L’amour fraternel est l’un des thèmes chers au réalisateur André Téchiné. Exalté ou fusionnel, il traverse une œuvre qui va des (Les) Sœurs Brontë à Ma saison préférée, flirtant parfois avec une certaine tentation de l’inceste. Le réalisateur l’aborde plus explicitement dans Les Âmes sœurs où il dépeint la relation trouble entre un frère et une sœur, réunis après une longue séparation. Lui, David, est un soldat, blessé dans l’explosion de son véhicule blindé au Mali. Elle, Jeanne, agent de sécurité à ses heures perdues, l’accueille dans sa maison des Pyrénées pour une longue convalescence.
Car David est amnésique et doit tout réapprendre. Y compris apprendre à connaître sa sœur. De leurs rapports antérieurs, nous ne saurons presque rien. Nous percevons à peine le malaise de Jeanne à cohabiter à nouveau avec ce frère et à évoquer ainsi leur passé familial. C’est bien puisque David ne veut rien savoir.
Face au grand vide de sa mémoire, il préfère partir d’une page blanche et se laisser porter par son instinct.

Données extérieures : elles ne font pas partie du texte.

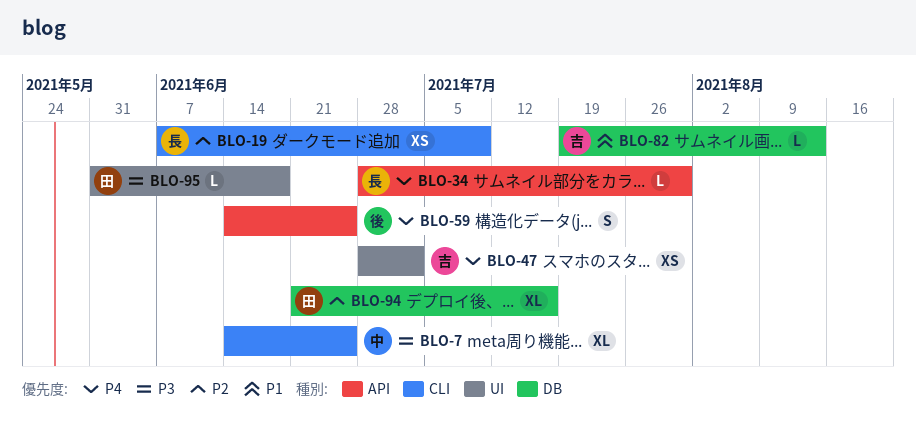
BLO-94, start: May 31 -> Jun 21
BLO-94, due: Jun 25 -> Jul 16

Or, c’est précisément cela qui le pousse vers cette sœur, devenue chaque jour plus indispensable. Dans ce tête-à-tête de plus en plus oppressant se développe une relation exclusive à laquelle Jeanne semble vouloir échapper. La bonne idée d’André Téchiné est de faire de l’amnésie de David le moteur du scénario. Elle entoure ce couple d’une brume qui se dissipe au fur et à mesure que le passé l’éclaire. La force du lien est cependant intacte et réapparaît de manière viscérale et primitive, comme la nature qui les entoure.
Mais si le cinéaste est convaincant lorsqu’il filme la renaissance de David luttant contre ses blessures à l’Institution Nationale des Invalides, il l’est moins par la suite pour faire ressortir l’ambiguïté des non-dits entre Jeanne et David. La mise en scène froide, un peu mécanique, laisse peu de place à l’émotion, sauf dans une scène finale symboliquement très belle. Les personnages, têtus et en perpétuel mouvement, laissent ainsi le spectateur en dehors de leurs tourments même si les acteurs, en particulier Noémie Merlant et André Marcon, ne le méritent pas.
Les Âmes sœurs d’André Téchiné, 1h40, Benjamin Voisin, Noémie Merlant, Audrey Dana – Au cinéma le 12 avril 2023.